▸ **ASSIGNED TASK**
Rewrite the part of the records that opens with the first line and closes with the line containing "# (Opentrons) Hatch Plugins", replacing "Computer Science" with "Software Engineering" and changing nothing else. Leave the pictures out of your answer.

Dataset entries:
-.-.-

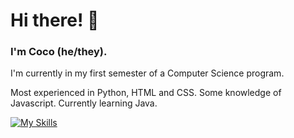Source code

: # Hi there! 👋

### I'm Coco (he/they).
I'm currently in my first semester of a Computer Science program.

Most experienced in Python, HTML and CSS. Some knowledge of Javascript. Currently learning Java.

[![My Skills](https://skillicons.dev/icons?i=html,css,js,ai,py,java,vscode,eclipse,pwsh,bash)](https://skillicons.dev)

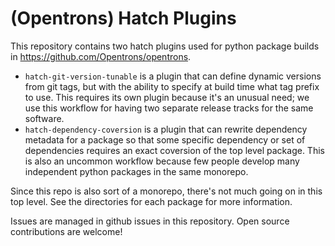 # (Opentrons) Hatch Plugins

This repository contains two hatch plugins used for python package builds in https://github.com/Opentrons/opentrons.

- `hatch-git-version-tunable` is a plugin that can define dynamic versions from git tags, but with the ability to specify at build time what tag prefix to use. This requires its own plugin because it's an unusual need; we use this workflow for having two separate release tracks for the same software.
- `hatch-dependency-coversion` is a plugin that can rewrite dependency metadata for a package so that some specific dependency or set of dependencies requires an exact coversion of the top level package. This is also an uncommon workflow because few people develop many independent python packages in the same monorepo.

Since this repo is also sort of a monorepo, there's not much going on in this top level. See the directories for each package for more information.

Issues are managed in github issues in this repository. Open source contributions are welcome!
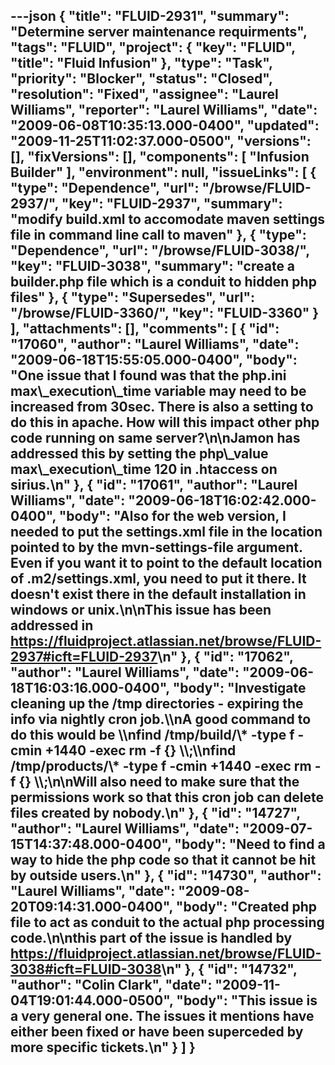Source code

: ---json
{
  "title": "FLUID-2931",
  "summary": "Determine server maintenance requirments",
  "tags": "FLUID",
  "project": {
    "key": "FLUID",
    "title": "Fluid Infusion"
  },
  "type": "Task",
  "priority": "Blocker",
  "status": "Closed",
  "resolution": "Fixed",
  "assignee": "Laurel Williams",
  "reporter": "Laurel Williams",
  "date": "2009-06-08T10:35:13.000-0400",
  "updated": "2009-11-25T11:02:37.000-0500",
  "versions": [],
  "fixVersions": [],
  "components": [
    "Infusion Builder"
  ],
  "environment": null,
  "issueLinks": [
    {
      "type": "Dependence",
      "url": "/browse/FLUID-2937/",
      "key": "FLUID-2937",
      "summary": "modify build.xml to accomodate maven settings file in command line call to maven"
    },
    {
      "type": "Dependence",
      "url": "/browse/FLUID-3038/",
      "key": "FLUID-3038",
      "summary": "create a builder.php file which is a conduit to hidden php files"
    },
    {
      "type": "Supersedes",
      "url": "/browse/FLUID-3360/",
      "key": "FLUID-3360"
    }
  ],
  "attachments": [],
  "comments": [
    {
      "id": "17060",
      "author": "Laurel Williams",
      "date": "2009-06-18T15:55:05.000-0400",
      "body": "One issue that I found was that the php.ini max\\_execution\\_time variable may need to be increased from 30sec. There is also a setting to do this in apache. How will this impact other php code running on same server?\n\nJamon has addressed this by setting the php\\_value max\\_execution\\_time 120 in .htaccess on sirius.\n"
    },
    {
      "id": "17061",
      "author": "Laurel Williams",
      "date": "2009-06-18T16:02:42.000-0400",
      "body": "Also for the web version, I needed to put the settings.xml file in the location pointed to by the mvn-settings-file argument. Even if you want it to point to the default location of .m2/settings.xml, you need to put it there. It doesn't exist there in the default installation in windows or unix.\n\nThis issue has been addressed in <https://fluidproject.atlassian.net/browse/FLUID-2937#icft=FLUID-2937>\n"
    },
    {
      "id": "17062",
      "author": "Laurel Williams",
      "date": "2009-06-18T16:03:16.000-0400",
      "body": "Investigate cleaning up the /tmp directories - expiring the info via nightly cron job.\\\nA good command to do this would be \\\nfind /tmp/build/\\* -type f -cmin +1440 -exec rm -f {} \\\\;\\\nfind /tmp/products/\\* -type f -cmin +1440 -exec rm -f {} \\\\;\n\nWill also need to make sure that the permissions work so that this cron job can delete files created by nobody.\n"
    },
    {
      "id": "14727",
      "author": "Laurel Williams",
      "date": "2009-07-15T14:37:48.000-0400",
      "body": "Need to find a way to hide the php code so that it cannot be hit by outside users.\n"
    },
    {
      "id": "14730",
      "author": "Laurel Williams",
      "date": "2009-08-20T09:14:31.000-0400",
      "body": "Created php file to act as conduit to the actual php processing code.\n\nthis part of the issue is handled by <https://fluidproject.atlassian.net/browse/FLUID-3038#icft=FLUID-3038>\n"
    },
    {
      "id": "14732",
      "author": "Colin Clark",
      "date": "2009-11-04T19:01:44.000-0500",
      "body": "This issue is a very general one. The issues it mentions have either been fixed or have been superceded by more specific tickets.\n"
    }
  ]
}
---

        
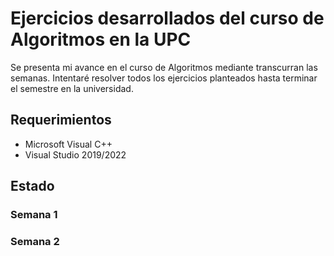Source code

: # Ejercicios desarrollados del curso de Algoritmos en la UPC
Se presenta mi avance en el curso de Algoritmos mediante transcurran las semanas.
Intentaré resolver todos los ejercicios planteados hasta terminar el semestre en la universidad.

## Requerimientos

  * Microsoft Visual C++
  * Visual Studio 2019/2022

## Estado

  ### Semana 1
  ### Semana 2 

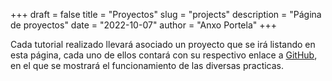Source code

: +++
draft = false
title = "Proyectos"
slug = "projects"
description = "Página de proyectos"
date = "2022-10-07"
author = "Anxo Portela"
+++

Cada tutorial realizado llevará asociado un proyecto que se irá listando en esta página, cada uno de ellos contará con su respectivo enlace a [GitHub](https://github.com/), en el que se mostrará el funcionamiento de las diversas practicas.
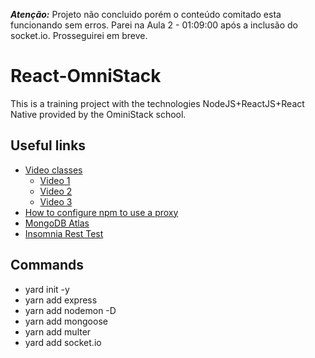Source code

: ***Atenção:*** Projeto não concluido porém o conteúdo comitado esta funcionando sem erros. Parei na Aula 2 - 01:09:00 após a inclusão do socket.io. Prosseguirei em breve.

# React-OmniStack

This is a training project with the technologies NodeJS+ReactJS+React Native provided by the OminiStack school.

## Useful links

- [Video classes](https://rocketseat.com.br/week-6/aulas)
  - [Video 1](https://www.youtube.com/watch?v=OyyD3AWj4CY)
  - [Video 2](https://www.youtube.com/watch?v=IoONU2WLfrA)
  - [Video 3](https://www.youtube.com/watch?v=ua9nKS3XYpw)
- [How to configure npm to use a proxy](https://www.jhipster.tech/configuring-a-corporate-proxy/)
- [MongoDB Atlas](https://www.mongodb.com)
- [Insomnia Rest Test](https://insomnia.rest/download/)

## Commands

- yard init -y 
- yarn add express 
- yarn add nodemon -D 
- yarn add mongoose 
- yarn add multer
- yard add socket.io
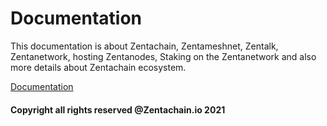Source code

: # Documentation

This documentation is about Zentachain, Zentameshnet, Zentalk, Zentanetwork, hosting Zentanodes, Staking on the Zentanetwork and also more details about Zentachain ecosystem.

[Documentation](http://docs.zentachain.io)

#### Copyright all rights reserved @Zentachain.io 2021
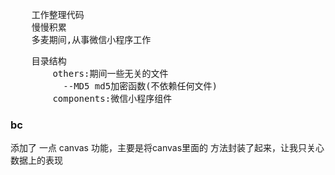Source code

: <pre>
    工作整理代码
    慢慢积累
    多麦期间,从事微信小程序工作
</pre>
<pre>
    目录结构
        others:期间一些无关的文件
          --MD5 md5加密函数(不依赖任何文件)
        components:微信小程序组件
</pre>
### bc  
添加了 一点 canvas 功能，主要是将canvas里面的 方法封装了起来，让我只关心数据上的表现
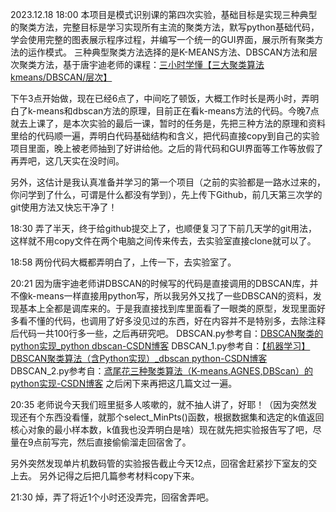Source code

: 2023.12.18	18:00
本项目是模式识别课的第四次实验，基础目标是实现三种典型的聚类方法，完整目标是学习实现所有主流的聚类方法，默写python基础代码，学会使用完整的图表展示程序过程，并编写一个统一的GUI界面，展示所有聚类方法的运作模式。
三种典型聚类方法选择的是K-MEANS方法、DBSCAN方法和层次聚类方法，基于唐宇迪老师的课程：[三小时学懂【三大聚类算法kmeans/DBSCAN/层次】](https://www.bilibili.com/video/BV1ST411w7De/)

下午3点开始做，现在已经6点了，中间吃了顿饭，大概工作时长是两小时，弄明白了k-means和dbscan方法的原理，目前正在看k-means方法的代码。今晚7点就去上课了，是本次实验的最后一课，暂时的任务是，先把三种方法的原理和资料里给的代码顺一遍，弄明白代码基础结构和含义，把代码直接copy到自己的实验项目里面，晚上被老师抽到了好讲给他。之后的背代码和GUI界面等工作等放假了再弄吧，这几天实在没时间。

另外，这估计是我认真准备并学习的第一个项目（之前的实验都是一路水过来的，你问学到了什么，可谓是什么都没有学到），先上传下Github，前几天第三次学的git使用方法又快忘干净了！

18:30
弄了半天，终于给github提交上了，也顺便复习了下前几天学的git用法，这样就不用copy文件在两个电脑之间传来传去，去实验室直接clone就可以了。

18:58
两份代码大概都弄明白了，上传一下，去实验室了。

20:21
因为唐宇迪老师讲DBSCAN的时候写的代码是直接调用的DBSCAN库，并不像k-means一样直接用python写，所以我另外又找了一些DBSCAN的资料，发现基本上全都是调库来的。于是我直接找到库里面看了一眼类的原型，发现里面好多看不懂的代码，也调用了好多没见过的东西，好在内容并不是特别多，去除注释后代码一共100行多一些，之后再研究吧。
DBSCAN.py参考自：[DBSCAN聚类的python实现_python dbscan-CSDN博客](https://blog.csdn.net/qq_18055167/article/details/128493668)
DBSCAN_1.py参考自：[【机器学习】DBSCAN聚类算法（含Python实现）_dbscan python-CSDN博客](https://blog.csdn.net/wzk4869/article/details/129775584)
DBSCAN_2.py参考自：[鸢尾花三种聚类算法（K-means,AGNES,DBScan）的python实现-CSDN博客](https://blog.csdn.net/weixin_42134141/article/details/80413598)
之后闲下来再把这几篇文过一遍。

20:35
老师说今天我们班里挺多人咳嗽的，就不抽人讲了，好耶！（因为突然发现还有个东西没看懂，就那个select_MinPts()函数，根据数据集和选定的k值返回核心对象的最小样本数，k值我也没弄明白是啥）现在就先把实验报告写了吧，尽量在9点前写完，然后直接偷偷溜走回宿舍了。

另外突然发现单片机数码管的实验报告截止今天12点，回宿舍赶紧抄下室友的交上去。
另外记得之后把几篇参考材料copy下来。

21:30
焯，弄了将近1个小时还没弄完，回宿舍弄吧。
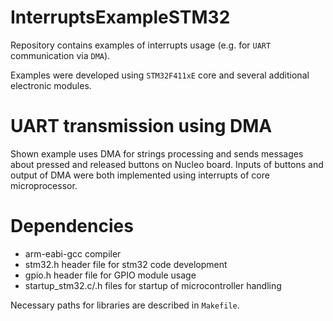 # InterruptsExampleSTM32
Repository contains examples of interrupts usage (e.g. for `UART` communication via `DMA`).

Examples were developed using `STM32F411xE` core and several additional electronic modules.

# UART transmission using DMA
Shown example uses DMA for strings processing and sends messages about pressed and released buttons on Nucleo board. Inputs of buttons and output of DMA were both implemented using interrupts of core microprocessor.

# Dependencies
* arm-eabi-gcc compiler
* stm32.h header file for stm32 code development
* gpio.h header file for GPIO module usage
* startup_stm32.c/.h files for startup of microcontroller handling  

Necessary paths for libraries are described in `Makefile`.
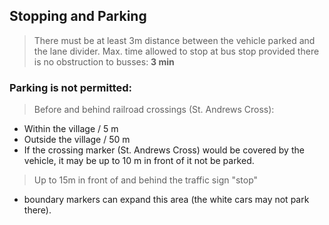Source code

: ## Stopping and Parking

> There must be at least 3m distance between the vehicle parked and the lane divider.
> Max. time allowed to stop at bus stop provided there is no obstruction to busses: **3 min**

### Parking is not permitted:
> Before and behind railroad crossings (St. Andrews Cross):
- Within the village / 5 m 
- Outside the village / 50 m 
- If the crossing marker (St. Andrews Cross) would be covered by the vehicle, it may be up to 10 m in front of it not be parked.


> Up to 15m in front of and behind the traffic sign "stop"
- boundary markers can expand this area (the white cars may not park there).
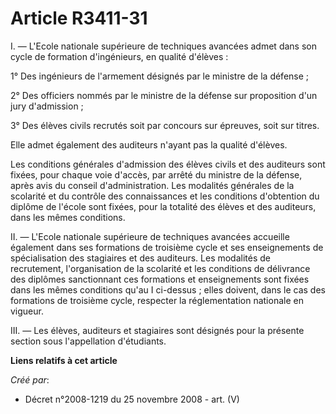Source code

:# Article R3411-31

I. ― L'Ecole nationale supérieure de techniques avancées admet dans son cycle de formation d'ingénieurs, en qualité
d'élèves :

1° Des ingénieurs de l'armement désignés par le ministre de la défense ;

2° Des officiers nommés par le ministre de la défense sur proposition d'un jury d'admission ;

3° Des élèves civils recrutés soit par concours sur épreuves, soit sur titres.

Elle admet également des auditeurs n'ayant pas la qualité d'élèves.

Les conditions générales d'admission des élèves civils et des auditeurs sont fixées, pour chaque voie d'accès, par arrêté du
ministre de la défense, après avis du conseil d'administration. Les modalités générales de la scolarité et du contrôle des
connaissances et les conditions d'obtention du diplôme de l'école sont fixées, pour la totalité des élèves et des auditeurs,
dans les mêmes conditions.

II. ― L'Ecole nationale supérieure de techniques avancées accueille également dans ses formations de troisième cycle et ses
enseignements de spécialisation des stagiaires et des auditeurs. Les modalités de recrutement, l'organisation de la scolarité
et les conditions de délivrance des diplômes sanctionnant ces formations et enseignements sont fixées dans les mêmes
conditions qu'au I ci-dessus ; elles doivent, dans le cas des formations de troisième cycle, respecter la réglementation
nationale en vigueur.

III. ― Les élèves, auditeurs et stagiaires sont désignés pour la présente section sous l'appellation d'étudiants.

**Liens relatifs à cet article**

_Créé par_:

  - Décret n°2008-1219 du 25 novembre 2008 - art. (V)
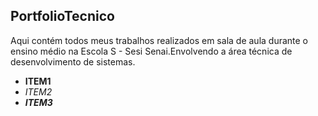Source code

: ## PortfolioTecnico
Aqui contém todos meus trabalhos realizados em sala de aula durante o ensino médio na Escola S - Sesi Senai.Envolvendo a área técnica de desenvolvimento de sistemas.  
* **ITEM1**
* _ITEM2_
* _**ITEM3**_




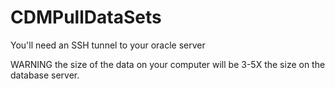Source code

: # CDMPullDataSets


You'll need an SSH tunnel to your oracle server

WARNING the size of the data on your computer will be 3-5X the size on the database server. 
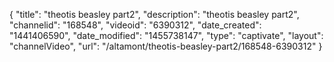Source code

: {
    "title": "theotis beasley part2",
    "description": "theotis beasley part2",
    "channelid": "168548",
    "videoid": "6390312",
    "date_created": "1441406590",
    "date_modified": "1455738147",
    "type": "captivate",
    "layout": "channelVideo",
    "url": "\/altamont\/theotis-beasley-part2\/168548-6390312"
}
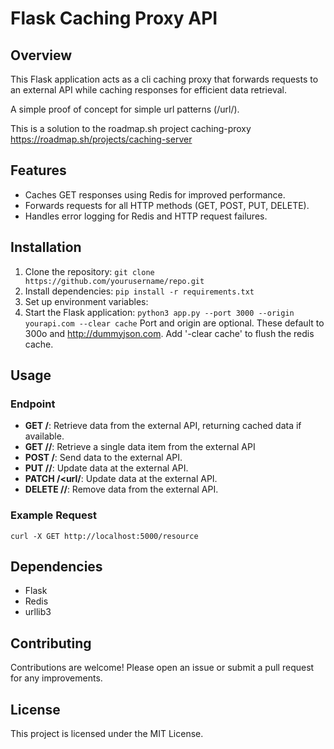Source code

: # Flask Caching Proxy API

## Overview
This Flask application acts as a cli caching proxy that forwards requests to an external API while caching responses for efficient data retrieval. 

A simple proof of concept for simple url patterns (/url/<id>).

This is a solution to the roadmap.sh project caching-proxy https://roadmap.sh/projects/caching-server

## Features
- Caches GET responses using Redis for improved performance.
- Forwards requests for all HTTP methods (GET, POST, PUT, DELETE).
- Handles error logging for Redis and HTTP request failures.

## Installation
1. Clone the repository: `git clone https://github.com/yourusername/repo.git`
2. Install dependencies: `pip install -r requirements.txt`
3. Set up environment variables: 
4. Start the Flask application: `python3 app.py --port 3000 --origin yourapi.com --clear cache`
       Port and origin are optional. These default to 300o and http://dummyjson.com. Add '-clear cache' to flush the redis cache.  

## Usage
### Endpoint
- **GET /<url>**: Retrieve data from the external API, returning cached data if available.
- **GET /<url>/<id>**: Retrieve a single data item from the external API
- **POST /<url>**: Send data to the external API.
- **PUT /<url>/<id>**: Update data at the external API.
- **PATCH /<url/</id>**: Update data at the external API.
- **DELETE /<url>/<id>**: Remove data from the external API.

### Example Request
`curl -X GET http://localhost:5000/resource`

## Dependencies
- Flask
- Redis
- urllib3

## Contributing
Contributions are welcome! Please open an issue or submit a pull request for any improvements.

## License
This project is licensed under the MIT License.
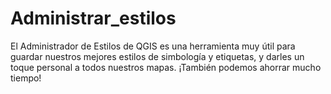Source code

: # Administrar_estilos
El Administrador de Estilos de QGIS es una herramienta muy útil para guardar nuestros mejores estilos de simbología y etiquetas, y darles un toque personal a todos nuestros mapas. ¡También podemos ahorrar mucho tiempo!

-.-.-

▸ **EXPECTED ANSWER**
Source code

: # Hi there! 👋

### I'm Coco (he/they).
I'm currently in my first semester of a Software Engineering program.

Most experienced in Python, HTML and CSS. Some knowledge of Javascript. Currently learning Java.

[![My Skills](https://skillicons.dev/icons?i=html,css,js,ai,py,java,vscode,eclipse,pwsh,bash)](https://skillicons.dev)

 # (Opentrons) Hatch Plugins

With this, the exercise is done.